Hmm, well I don't think aches, pains, obvious immune issues, or delay in fatigue are required for ME. I certainly don't have the first three.
 
So I guess in @Blueskytoo's daughter's case, if her cognitive issues also increase that'd be PEM?

And what if it's just fatigue, but it's delayed? Isn't delay pretty unique to PEM?

Edit: The only "symptoms" required for ME/CFS by IOM criteria are fatigue, unrefreshing sleep, and either cognitive dysfunction or orthostatic intolerance. So it should just take an unusually intense increase in fatigue, sleep issues, and one of the other two to constitute PEM.

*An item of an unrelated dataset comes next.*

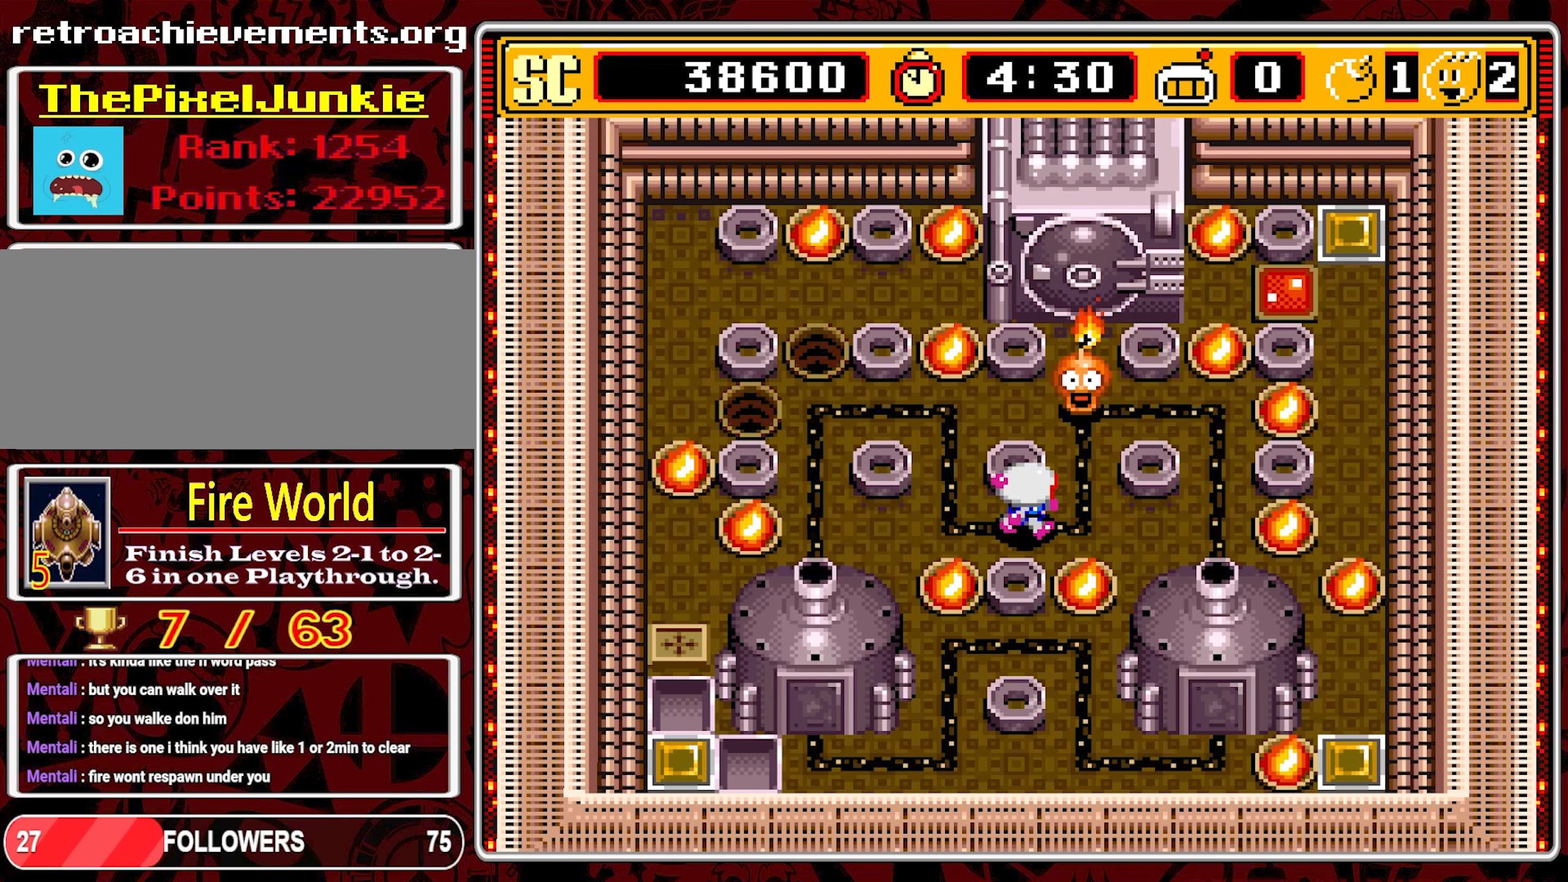
{"buttons": ["DPAD_LEFT"], "events": [[150, "DPAD_RIGHT", "up"], [166, "A", "down"], [216, "DPAD_LEFT", "down"], [266, "A", "up"]]}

It’s not delayed, and she doesn’t have any other symptoms apart from the ones you’d normally expect from someone who had over-exerted themselves either physically or mentally. It’s just that the levels of exertion required to provoke that response are lower than they should be. Her brain gets tired really fast, much faster than it should so it takes her longer to recover from normal levels of exertion, but the tiredness does definitely exacerbate her cognitive symptoms more than it should.